For many bladder cancer patients, a cystectomy ― the surgical removal of all or part of the bladder ― can be a traumatic experience.
In many cases, the surgery inevitably requires a urostomy, the creation of an artificial opening that allows one’s urine to be collected in a bag attached to the outside of one’s body.
After this procedure, one has to empty the flat, watertight bag regularly. And according to surgeon and professor Lee Dong-hyun, who specializes in urology at Ewha Womans University Mokdong Hospital, having a urostomy can severely damage one’s quality of life.
“A lot of the patients constantly worry about their body image, and the possibility of a leaking bag,” although many also learn to cope with their changed appearance and condition successfully, he said during an interview with The Korea Herald.
Doctor and professor Lee Dong-hyun. (Ewha Womans University Mokdong Hospital)
“They wouldn’t want to go to public baths and swimming pools. Many would choose to stay at home rather than go out.”
For those who have to undergo a cystectomy, Lee has an alternative option. He is one of very few doctors who perform bladder replacement surgery, which involves creating an artificial bladder, in South Korea.
The procedure, which was first introduced here in the late 1990s, involves shaping a part of a patient’s small intestine into a pouch and placing it in the location of the original bladder. Lee performs the procedure right after a cystectomy, and it usually takes about four hours to complete.
“One of the best benefits of the procedure is that one does not have to carry a bag attached on the outside of one’s body that collects urine,” Lee said.
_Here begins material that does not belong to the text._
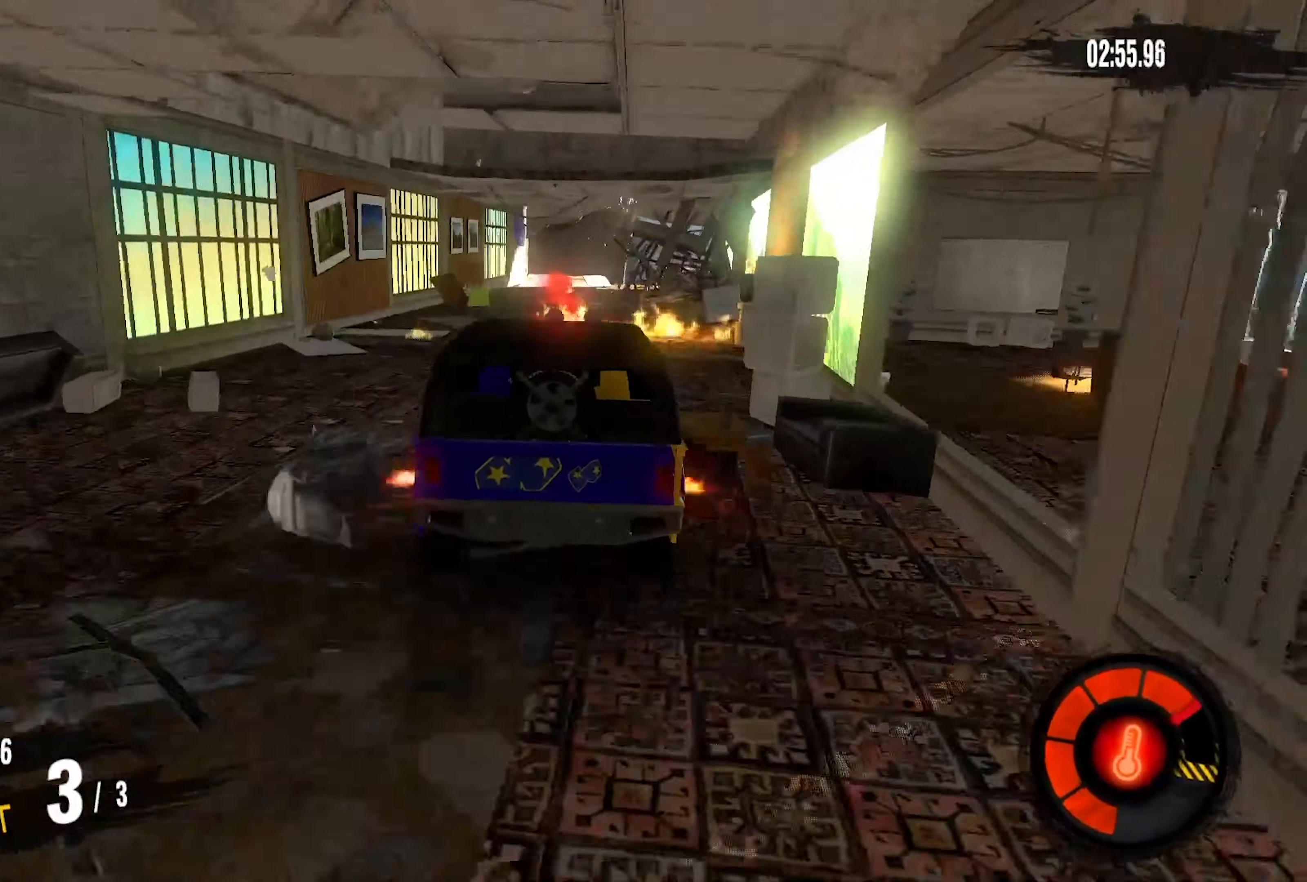
{"buttons": ["R2"], "left_stick": "center", "right_stick": "center", "events": []}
“After a certain amount of training and adjustment, you can go back to doing normal things, such as playing sports or driving.”
However, patients must go through training in order to adjust to having an artificial bladder, said Lee. Because the organ is made of tissue from their intestine, they don’t have the nerve supply that tells them when their bladder is full.
In order to pass urine, patients must hold their breath and push down on their abdomen, and must do this regularly. “It takes about three months to get used to this,” Lee said. “It can be challenging at first, but it is completely doable.”
Bladder cancer is more common among South Korean men than women. It is the sixth most common cancer among men here, according to Lee.
While the replacement surgery is not suitable for every bladder cancer patient ― if one’s urethra, the tube connecting the urinary bladder to the genitals, has been affected by the cancer it’s not possible to get an artificial bladder ― Lee said he would like more people to know that the procedure is an option for them and it exists.
“Many who fear a cystectomy choose to get chemotherapy instead,” he said.
“But receiving too much chemotherapy often results in a stiffening or hardening of the exposed tissues. This sometimes makes it impossible to remove one’s bladder even when it becomes necessary.”
He also said one should study one’s options carefully before deciding to receive a urostomy. “Make sure you find out if you are suitable for a bladder replacement first,” he said.
“Because once you receive a urostomy, the chances are you will no longer be suitable for bladder replacement since the procedure often requires the removal of your urethra tissues as well.”